* _REQUEST_: Copy out all of the data below word for word, leaving out the pictures.

----- EXTRACTED ENTRIES -----

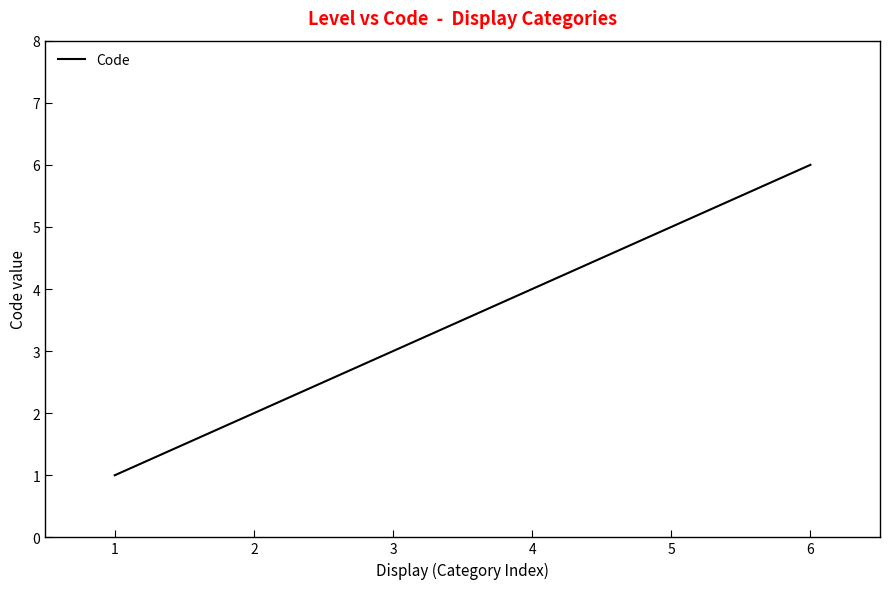

What is the difference between the maximum and minimum values?

5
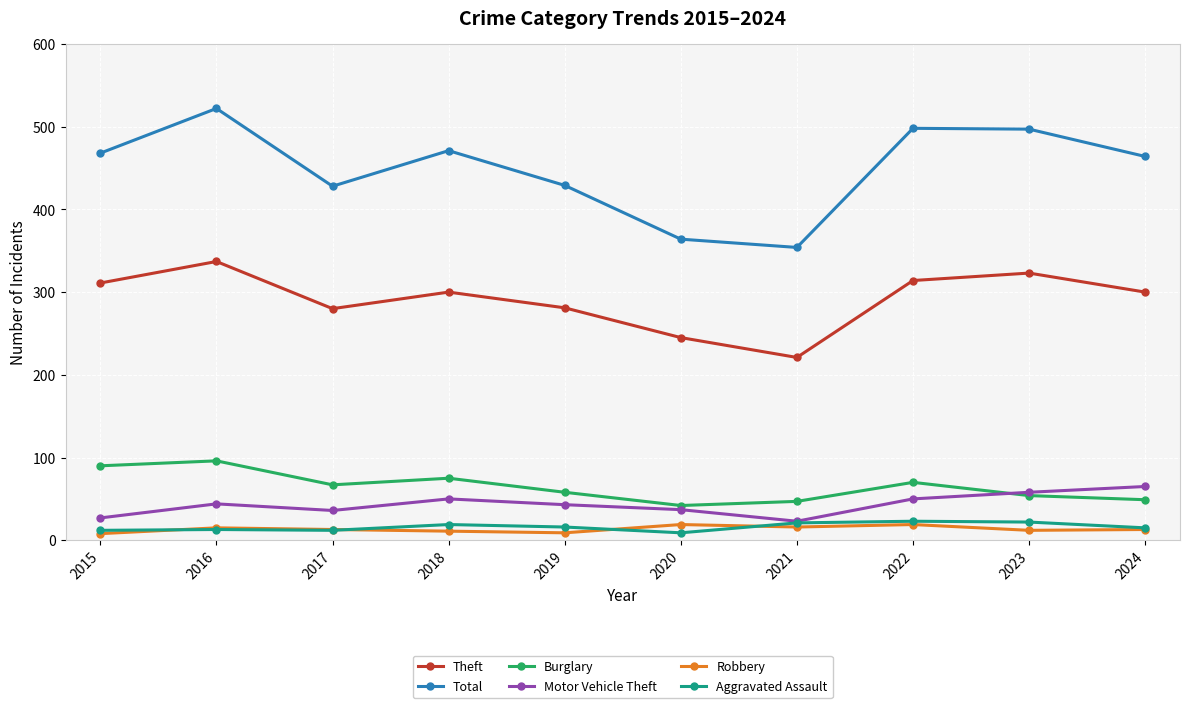

What is the sum of all Total values?

4495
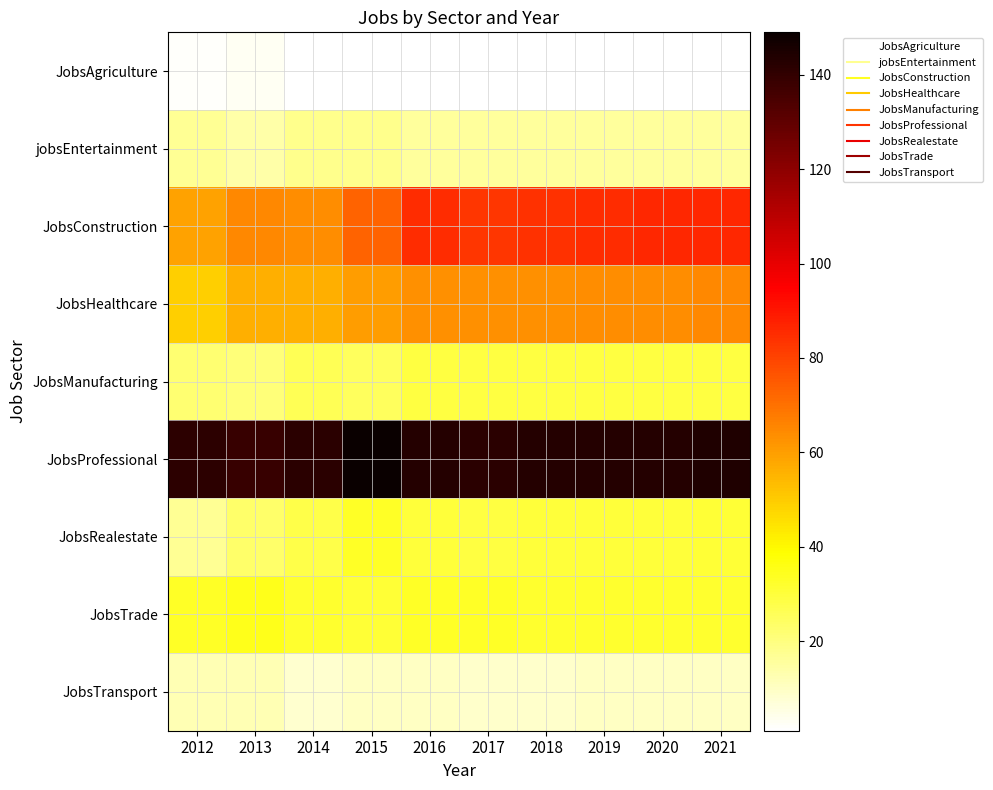

Reading left to right, transcribe all the data shown in this chart.

JobsAgriculture: 2012=2	2013=3	2014=1	2015=1	2016=1	2017=1	2018=1	2019=1	2020=1	2021=1
jobsEntertainment: 2012=17	2013=14	2014=18	2015=18	2016=16	2017=16	2018=16	2019=16	2020=16	2021=16
JobsConstruction: 2012=59	2013=65	2014=64	2015=73	2016=85	2017=83	2018=84	2019=85	2020=86	2021=86
JobsHealthcare: 2012=49	2013=56	2014=56	2015=60	2016=63	2017=63	2018=63	2019=64	2020=64	2021=65
JobsManufacturing: 2012=22	2013=21	2014=26	2015=25	2016=29	2017=29	2018=29	2019=29	2020=29	2021=29
JobsProfessional: 2012=141	2013=139	2014=142	2015=149	2016=143	2017=142	2018=143	2019=143	2020=143	2021=144
JobsRealestate: 2012=17	2013=23	2014=28	2015=33	2016=30	2017=29	2018=30	2019=30	2020=30	2021=31
JobsTrade: 2012=33	2013=35	2014=32	2015=31	2016=33	2017=33	2018=32	2019=32	2020=32	2021=32
JobsTransport: 2012=12	2013=12	2014=8	2015=10	2016=10	2017=9	2018=9	2019=10	2020=10	2021=10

-----

* _SOLVED EXERCISE_:
What is the difference between the maximum and minimum values?

5

What is the sum of all Total values?

4495

Reading left to right, transcribe all the data shown in this chart.

JobsAgriculture: 2012=2	2013=3	2014=1	2015=1	2016=1	2017=1	2018=1	2019=1	2020=1	2021=1
jobsEntertainment: 2012=17	2013=14	2014=18	2015=18	2016=16	2017=16	2018=16	2019=16	2020=16	2021=16
JobsConstruction: 2012=59	2013=65	2014=64	2015=73	2016=85	2017=83	2018=84	2019=85	2020=86	2021=86
JobsHealthcare: 2012=49	2013=56	2014=56	2015=60	2016=63	2017=63	2018=63	2019=64	2020=64	2021=65
JobsManufacturing: 2012=22	2013=21	2014=26	2015=25	2016=29	2017=29	2018=29	2019=29	2020=29	2021=29
JobsProfessional: 2012=141	2013=139	2014=142	2015=149	2016=143	2017=142	2018=143	2019=143	2020=143	2021=144
JobsRealestate: 2012=17	2013=23	2014=28	2015=33	2016=30	2017=29	2018=30	2019=30	2020=30	2021=31
JobsTrade: 2012=33	2013=35	2014=32	2015=31	2016=33	2017=33	2018=32	2019=32	2020=32	2021=32
JobsTransport: 2012=12	2013=12	2014=8	2015=10	2016=10	2017=9	2018=9	2019=10	2020=10	2021=10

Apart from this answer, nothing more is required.